The basic idea behind the introduction of YARN was to split the functionality of Resource Management and Job scheduling. Prior to YARN, MapReduce-1 was used in which there were 2 component Job Tracker and Task Tracker where Job Tracker was used to do work of both the job scheduling and task progress reporting, these 2 are run as 2 different entities in YARN/MapReduce -2 named as Resource Manager and Application Master.


Components

1. Resource Manager - It is the ultimate authority that allocates resource among all application in the system. It is also responsible for allocating container in which application master will start and initializing it after container allocation.

2. Node Manager - It is responsible for monitoring container and their resource usage.



3. Application Master - it is responsible for negotiating resources from Resource Manager and working with node manager to execute and monitor the container and their resource consumption

4. Container - Depict bunch of resource like CPU, Memory, and Disk etc. required for processing of the task. It is the result of successful resource allocation from the resource manager. Container grant the right to application master to use a specific amount of resource on a specific machine (node) in a cluster. There can be multiple containers on the same machine.

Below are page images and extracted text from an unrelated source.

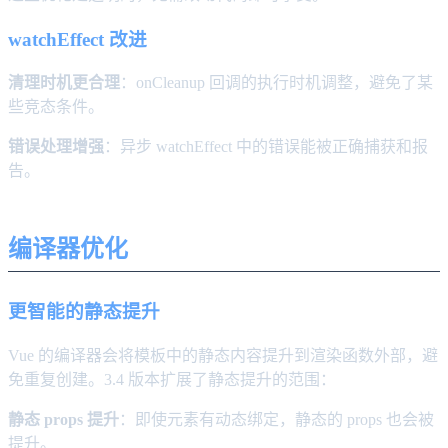
watchEffect 改进
清理时机更合理
：onCleanup 回调的执行时机调整，避免了某
些竞态条件。
错误处理增强
：异步 watchEffect 中的错误能被正确捕获和报
告。
编译器优化
更智能的静态提升
Vue 的编译器会将模板中的静态内容提升到渲染函数外部，避
免重复创建。3.4 版本扩展了静态提升的范围：
静态 props 提升
：即使元素有动态绑定，静态的 props 也会被
提升。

Communication flow within YARN

1. Client program submit the application and specification for application master

2. Resource manager takes responsibility to allocate specified container in which Application Master will start, then it initiates Application Master.

3. Application Master boot up and register with Resource manager. This help client to get to know certain required details directly via Application Master.




4. Application Master then makes a resource request to resource manager for allocation of the container with the appropriate resource via Resource Request Protocol (RRP).

5. On successful container allocation Application Master introduce it to Node Manager with required details for launching container. Before starting container Node Manager verifies container allocation with Resource Manager to avoid fake allocation.

6. When Application code executes within the container, the container provides appropriate information to its Application Master via Application Specific Protocol (ASP).

7. During execution client directly connect with Application Master to get Status, Progress etc. via Application Specific Protocol.

8. Once the process of the application submitted by the user is complete, Application Master deregister itself with Resource Manager and shut down, allowing its own container to release and reuse. Along with it, all the container are released again.